• DIRECTIONS FOR THIS TASK:
Copy the data exactly, keeping every line intact.

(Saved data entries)
'''
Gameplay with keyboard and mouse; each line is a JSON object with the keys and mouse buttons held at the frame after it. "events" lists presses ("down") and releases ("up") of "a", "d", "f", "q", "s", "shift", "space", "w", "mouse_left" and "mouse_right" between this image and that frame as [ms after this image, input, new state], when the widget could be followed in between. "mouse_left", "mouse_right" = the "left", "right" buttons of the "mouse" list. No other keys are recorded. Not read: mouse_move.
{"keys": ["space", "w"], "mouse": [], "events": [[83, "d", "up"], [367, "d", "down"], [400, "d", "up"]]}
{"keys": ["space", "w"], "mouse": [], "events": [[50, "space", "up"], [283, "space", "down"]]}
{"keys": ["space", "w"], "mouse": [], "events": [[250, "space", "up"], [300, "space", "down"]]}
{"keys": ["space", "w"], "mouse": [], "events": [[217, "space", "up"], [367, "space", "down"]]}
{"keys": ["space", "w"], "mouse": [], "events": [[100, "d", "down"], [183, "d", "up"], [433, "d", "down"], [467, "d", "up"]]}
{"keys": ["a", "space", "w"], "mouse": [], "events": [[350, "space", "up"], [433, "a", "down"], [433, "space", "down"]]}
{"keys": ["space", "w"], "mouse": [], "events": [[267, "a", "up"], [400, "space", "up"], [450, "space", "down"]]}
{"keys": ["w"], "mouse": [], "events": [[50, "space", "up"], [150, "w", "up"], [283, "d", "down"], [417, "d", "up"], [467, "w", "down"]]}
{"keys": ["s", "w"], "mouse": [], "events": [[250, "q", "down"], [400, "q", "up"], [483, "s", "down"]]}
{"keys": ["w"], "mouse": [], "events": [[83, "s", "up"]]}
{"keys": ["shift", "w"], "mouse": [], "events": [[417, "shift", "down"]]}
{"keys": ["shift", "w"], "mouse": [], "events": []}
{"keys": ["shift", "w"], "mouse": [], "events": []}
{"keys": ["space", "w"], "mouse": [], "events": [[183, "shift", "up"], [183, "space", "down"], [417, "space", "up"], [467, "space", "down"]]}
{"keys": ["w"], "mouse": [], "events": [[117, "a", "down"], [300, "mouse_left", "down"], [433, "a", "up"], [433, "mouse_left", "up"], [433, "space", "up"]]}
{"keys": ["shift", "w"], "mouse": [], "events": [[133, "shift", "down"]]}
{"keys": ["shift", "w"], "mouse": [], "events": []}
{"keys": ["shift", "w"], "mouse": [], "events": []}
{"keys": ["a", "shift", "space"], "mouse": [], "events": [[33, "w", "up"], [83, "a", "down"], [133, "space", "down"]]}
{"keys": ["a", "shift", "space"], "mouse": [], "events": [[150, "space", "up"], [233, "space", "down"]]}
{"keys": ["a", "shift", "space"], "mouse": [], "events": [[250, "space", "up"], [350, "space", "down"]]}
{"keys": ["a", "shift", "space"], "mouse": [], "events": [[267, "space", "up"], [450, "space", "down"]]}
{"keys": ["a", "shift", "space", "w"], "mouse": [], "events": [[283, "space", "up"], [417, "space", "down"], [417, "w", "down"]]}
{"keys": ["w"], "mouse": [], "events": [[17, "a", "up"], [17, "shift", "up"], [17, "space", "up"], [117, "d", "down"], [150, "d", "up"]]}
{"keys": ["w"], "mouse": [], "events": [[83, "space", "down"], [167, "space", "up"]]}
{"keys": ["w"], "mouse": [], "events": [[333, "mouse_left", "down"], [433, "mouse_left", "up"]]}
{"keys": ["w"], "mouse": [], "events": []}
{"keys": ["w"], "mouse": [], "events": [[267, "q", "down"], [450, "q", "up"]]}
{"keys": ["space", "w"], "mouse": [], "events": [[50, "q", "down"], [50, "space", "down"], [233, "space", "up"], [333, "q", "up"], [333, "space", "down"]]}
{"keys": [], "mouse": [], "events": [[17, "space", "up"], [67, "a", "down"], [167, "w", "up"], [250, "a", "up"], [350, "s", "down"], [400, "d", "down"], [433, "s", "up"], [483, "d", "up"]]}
'''
• EXPECTED ANSWER:
Gameplay with keyboard and mouse; each line is a JSON object with the keys and mouse buttons held at the frame after it. "events" lists presses ("down") and releases ("up") of "a", "d", "f", "q", "s", "shift", "space", "w", "mouse_left" and "mouse_right" between this image and that frame as [ms after this image, input, new state], when the widget could be followed in between. "mouse_left", "mouse_right" = the "left", "right" buttons of the "mouse" list. No other keys are recorded. Not read: mouse_move.
{"keys": ["space", "w"], "mouse": [], "events": [[83, "d", "up"], [367, "d", "down"], [400, "d", "up"]]}
{"keys": ["space", "w"], "mouse": [], "events": [[50, "space", "up"], [283, "space", "down"]]}
{"keys": ["space", "w"], "mouse": [], "events": [[250, "space", "up"], [300, "space", "down"]]}
{"keys": ["space", "w"], "mouse": [], "events": [[217, "space", "up"], [367, "space", "down"]]}
{"keys": ["space", "w"], "mouse": [], "events": [[100, "d", "down"], [183, "d", "up"], [433, "d", "down"], [467, "d", "up"]]}
{"keys": ["a", "space", "w"], "mouse": [], "events": [[350, "space", "up"], [433, "a", "down"], [433, "space", "down"]]}
{"keys": ["space", "w"], "mouse": [], "events": [[267, "a", "up"], [400, "space", "up"], [450, "space", "down"]]}
{"keys": ["w"], "mouse": [], "events": [[50, "space", "up"], [150, "w", "up"], [283, "d", "down"], [417, "d", "up"], [467, "w", "down"]]}
{"keys": ["s", "w"], "mouse": [], "events": [[250, "q", "down"], [400, "q", "up"], [483, "s", "down"]]}
{"keys": ["w"], "mouse": [], "events": [[83, "s", "up"]]}
{"keys": ["shift", "w"], "mouse": [], "events": [[417, "shift", "down"]]}
{"keys": ["shift", "w"], "mouse": [], "events": []}
{"keys": ["shift", "w"], "mouse": [], "events": []}
{"keys": ["space", "w"], "mouse": [], "events": [[183, "shift", "up"], [183, "space", "down"], [417, "space", "up"], [467, "space", "down"]]}
{"keys": ["w"], "mouse": [], "events": [[117, "a", "down"], [300, "mouse_left", "down"], [433, "a", "up"], [433, "mouse_left", "up"], [433, "space", "up"]]}
{"keys": ["shift", "w"], "mouse": [], "events": [[133, "shift", "down"]]}
{"keys": ["shift", "w"], "mouse": [], "events": []}
{"keys": ["shift", "w"], "mouse": [], "events": []}
{"keys": ["a", "shift", "space"], "mouse": [], "events": [[33, "w", "up"], [83, "a", "down"], [133, "space", "down"]]}
{"keys": ["a", "shift", "space"], "mouse": [], "events": [[150, "space", "up"], [233, "space", "down"]]}
{"keys": ["a", "shift", "space"], "mouse": [], "events": [[250, "space", "up"], [350, "space", "down"]]}
{"keys": ["a", "shift", "space"], "mouse": [], "events": [[267, "space", "up"], [450, "space", "down"]]}
{"keys": ["a", "shift", "space", "w"], "mouse": [], "events": [[283, "space", "up"], [417, "space", "down"], [417, "w", "down"]]}
{"keys": ["w"], "mouse": [], "events": [[17, "a", "up"], [17, "shift", "up"], [17, "space", "up"], [117, "d", "down"], [150, "d", "up"]]}
{"keys": ["w"], "mouse": [], "events": [[83, "space", "down"], [167, "space", "up"]]}
{"keys": ["w"], "mouse": [], "events": [[333, "mouse_left", "down"], [433, "mouse_left", "up"]]}
{"keys": ["w"], "mouse": [], "events": []}
{"keys": ["w"], "mouse": [], "events": [[267, "q", "down"], [450, "q", "up"]]}
{"keys": ["space", "w"], "mouse": [], "events": [[50, "q", "down"], [50, "space", "down"], [233, "space", "up"], [333, "q", "up"], [333, "space", "down"]]}
{"keys": [], "mouse": [], "events": [[17, "space", "up"], [67, "a", "down"], [167, "w", "up"], [250, "a", "up"], [350, "s", "down"], [400, "d", "down"], [433, "s", "up"], [483, "d", "up"]]}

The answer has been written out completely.